• Text passage:

○ ○ ○

Month: March 2009

Currently listening to…

I haven’t done one of my music posts for ages.  Perhaps it’s a sign of age, but recently I just haven’t listened to much new music and certainly none it has been downloaded.  The only new music that’s been downloaded recently has been Keane’s album Perfect Symmetry which includes a number of excellent tracks.  I’ve been a fan of Keane since they first appeared and although this latest album is completely different in style it is style a great album with some strong tunes that are really memorable.  The best songs on the album are two of the singles – The Lovers are Losing and Spiralling.

The other song I am listening to a lot at the moment is an old track – Yes by McAlmont and Butler.  Recently I have been going through my cassettes and gradually throwing them out (largely because I no longer have a cassette player) whilst keeping a note of the songs that I like and want to download.  One song that I stumbled on the other day was Yes and ever since then I’ve been listening to it over and over again.  A brilliant track, written by an excellent songwriter (Butler) and sung by an amazing performer (McAlmont).  It’s just a shame that neither have had the recognition they deserve.

Mark Pack moves on

Liberal Democrat Voice brings news that Mark Pack is moving on to a new job outside of the Liberal Democrats.  I was surprised when I read in Lib Dem Voice that Mark has only worked for the party for eight years as he has felt like an important fixture of party headquarters for far longer.

Hilary’s comment about downloading Mark’s brain sums it all up.  Only the other week I was given a briefing by Mark on election law and then two days ago I had to consult him on one particular question.  He is the obvious person to go to for these sorts of questions.  So how we will manage without him working for the party is difficult to imagine.  Not only that, but he has done some whizzy things that has put the party at the forefront of politics on the internet, despite a considerably smaller budget than the other parties something which I am proud of (even though – as I am sure he is aware – I still remain a little sceptical about the importance of some internet innovations).  Finally, I also remember members in Horney & Wood Green getting pretty excited when Mark moved to the constituency and I know that he then played a key role in Lynne Featherstone’s victory there and Lynne is now also seen seen as being a good example of how to harness the internet to communicate effectively with your constituents.

Mark moving on will be a loss to party headquarters, but I suspect it won’t be the last we see of him.  Good luck Mark.

○ ○ ○

• Dataset content:
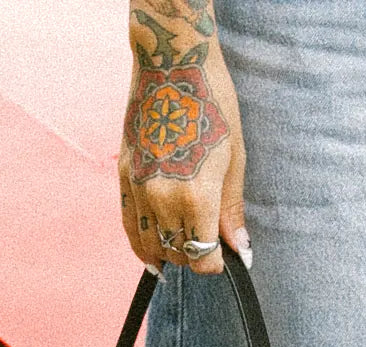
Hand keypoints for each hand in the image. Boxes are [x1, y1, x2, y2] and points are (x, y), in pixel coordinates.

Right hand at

○ ○ ○

• Assigned task A: According to the blog post, how long has Mark Pack worked for the party?
• Assigned task B: Name every song title mentioned in the blog post.
The listing is separate material with no connection to the blog post.

• Result A: Eight years.

• Result B: The Lovers are Losing; Spiralling; Yes